Now, the gov't can do all of this and more and is really only limited by available resources and potentially lawsuits by NRA, SAF, GOA, etc.
 
Are Google's bots smart enough yet to discover the gun's owner?

If the owner of the gun in the first pic was ever finger-printed, maybe the Google bot is reading his finger-print off the pic. :what:
 
Anything that you put on the internet is on the internet.
It is beyond your control and may be used and misused by anyone at any time.
That's one of the reasons that I am unlikely to put images of my firearms or anything else that has identifiable characteristics on the internet.
You've been warned.
Welcome to the fish bowl.
 
Guys using a different browser won’t change anything. Google searches all pages including THR and indexes them. Caches part of them. Etc.

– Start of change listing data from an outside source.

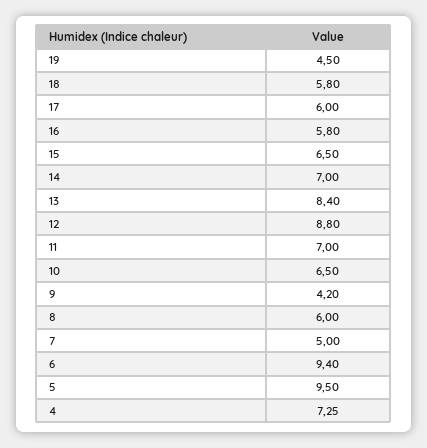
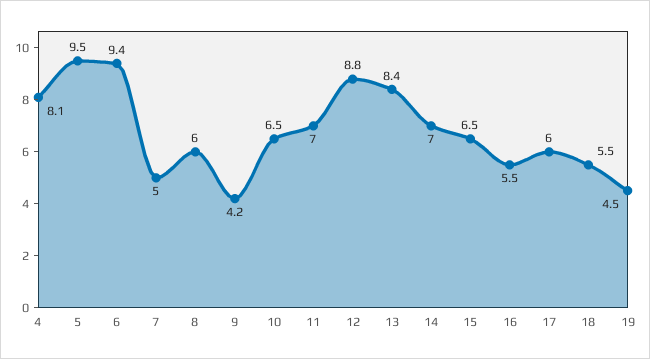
  {
    "19": 4.5,
-   "18": 5.8,
+   "18": 5.5,
    "17": 6,
-   "16": 5.8,
+   "16": 5.5,
    "15": 6.5,
    "14": 7,
    "13": 8.4,
    "12": 8.8,
    "11": 7,
    "10": 6.5,
    "9": 4.2,
    "8": 6,
    "7": 5,
    "6": 9.4,
    "5": 9.5,
-   "4": 7.25
+   "4": 8.1
  }

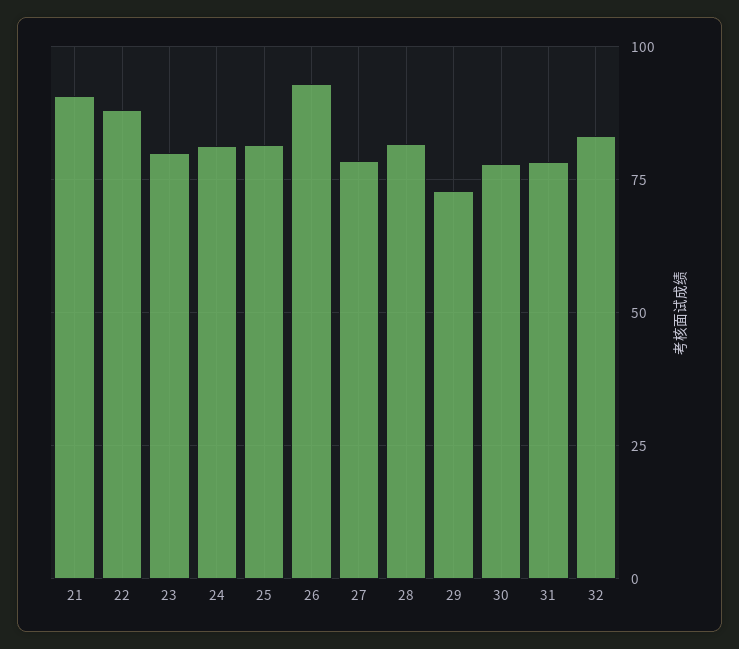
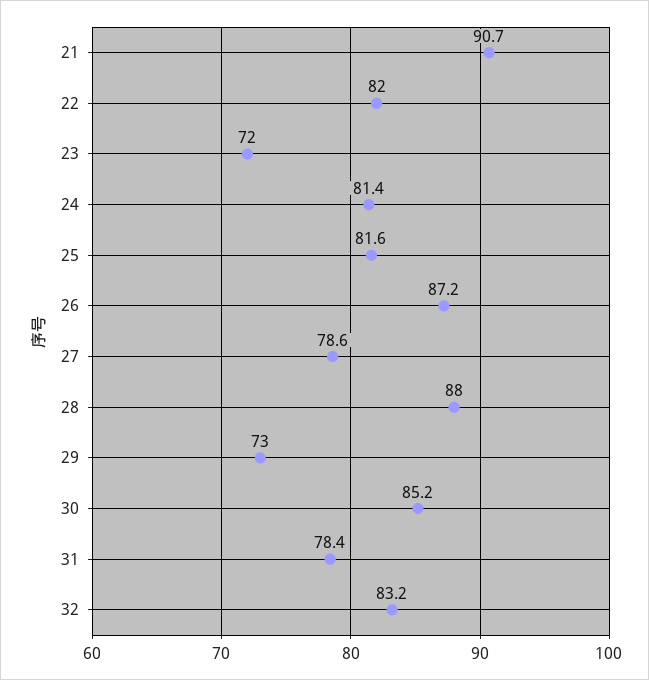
  {
    "21": 90.7,
-   "22": 87.5,
+   "22": 82,
-   "23": 80,
+   "23": 72,
    "24": 81.4,
    "25": 81.6,
-   "26": 92.5,
+   "26": 87.2,
    "27": 78.6,
-   "28": 82.5,
+   "28": 88,
    "29": 73,
-   "30": 77.5,
+   "30": 85.2,
    "31": 78.4,
    "32": 83.2
  }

Don’t confuse you posting an image to a website where everyone can look at it, with your browser
 
Anything that you put on the internet is on the internet.
It is beyond your control and may be used and misused by anyone at any time.
That's one of the reasons that I am unlikely to put images of my firearms or anything else that has identifiable characteristics on the internet.
You've been warned.
Welcome to the fish bowl.

Yeah, it kind of reminds of people getting upset over Facebook having a huge repository of info on all it's users. What they fail to realize is that all the info was put into the system by each individual user. If you don't want the details online, then don't put it out there for everyone to see.
 
So they find a person named cokehayes45 in Arizona? Then what?

None of that is my personal information.

What I'm saying is that if you post a photo of your gun showing the serial number on it, and have also posted the same gun with the serial number visible on your personal social media, then people can find your private account just by typing in the serial number to google because it will just pop up immediately.

I'm assuming that you don't want your private info to be accessible that easily?